Directive -
Return, word for word, only the lines from the one containing "[308,280,371,297] Noel**,1, ->" through the last line of the entries.

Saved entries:
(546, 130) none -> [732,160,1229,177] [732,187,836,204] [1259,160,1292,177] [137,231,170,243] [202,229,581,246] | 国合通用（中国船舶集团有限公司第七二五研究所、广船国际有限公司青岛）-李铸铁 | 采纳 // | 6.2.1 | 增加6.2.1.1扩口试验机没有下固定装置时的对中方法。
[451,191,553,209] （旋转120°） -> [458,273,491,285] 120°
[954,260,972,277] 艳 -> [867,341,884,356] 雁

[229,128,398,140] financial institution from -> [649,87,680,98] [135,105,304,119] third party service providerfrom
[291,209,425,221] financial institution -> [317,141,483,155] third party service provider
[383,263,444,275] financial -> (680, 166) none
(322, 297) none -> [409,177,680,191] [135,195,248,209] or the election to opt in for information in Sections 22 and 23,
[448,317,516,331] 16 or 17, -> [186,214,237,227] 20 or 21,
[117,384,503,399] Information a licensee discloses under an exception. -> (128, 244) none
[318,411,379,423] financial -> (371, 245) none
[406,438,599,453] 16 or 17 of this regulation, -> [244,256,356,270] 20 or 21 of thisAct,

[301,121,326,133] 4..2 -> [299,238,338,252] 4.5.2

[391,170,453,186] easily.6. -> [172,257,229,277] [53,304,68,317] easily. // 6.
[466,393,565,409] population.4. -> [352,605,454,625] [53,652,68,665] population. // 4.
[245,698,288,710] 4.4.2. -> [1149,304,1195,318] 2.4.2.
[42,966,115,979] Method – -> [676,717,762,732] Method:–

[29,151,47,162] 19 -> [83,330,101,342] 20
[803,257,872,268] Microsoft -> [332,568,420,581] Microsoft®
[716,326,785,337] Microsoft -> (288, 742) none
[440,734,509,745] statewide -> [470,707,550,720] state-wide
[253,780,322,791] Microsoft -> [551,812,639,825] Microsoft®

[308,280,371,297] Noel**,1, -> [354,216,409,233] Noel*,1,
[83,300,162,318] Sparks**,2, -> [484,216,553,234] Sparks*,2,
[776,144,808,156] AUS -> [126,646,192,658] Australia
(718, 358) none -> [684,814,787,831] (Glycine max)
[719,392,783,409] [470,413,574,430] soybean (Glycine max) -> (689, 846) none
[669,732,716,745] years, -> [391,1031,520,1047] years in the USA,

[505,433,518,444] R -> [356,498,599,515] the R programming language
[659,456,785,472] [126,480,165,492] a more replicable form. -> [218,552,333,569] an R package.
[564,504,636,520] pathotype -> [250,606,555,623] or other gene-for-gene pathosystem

Response for this exercise -
[308,280,371,297] Noel**,1, -> [354,216,409,233] Noel*,1,
[83,300,162,318] Sparks**,2, -> [484,216,553,234] Sparks*,2,
[776,144,808,156] AUS -> [126,646,192,658] Australia
(718, 358) none -> [684,814,787,831] (Glycine max)
[719,392,783,409] [470,413,574,430] soybean (Glycine max) -> (689, 846) none
[669,732,716,745] years, -> [391,1031,520,1047] years in the USA,

[505,433,518,444] R -> [356,498,599,515] the R programming language
[659,456,785,472] [126,480,165,492] a more replicable form. -> [218,552,333,569] an R package.
[564,504,636,520] pathotype -> [250,606,555,623] or other gene-for-gene pathosystem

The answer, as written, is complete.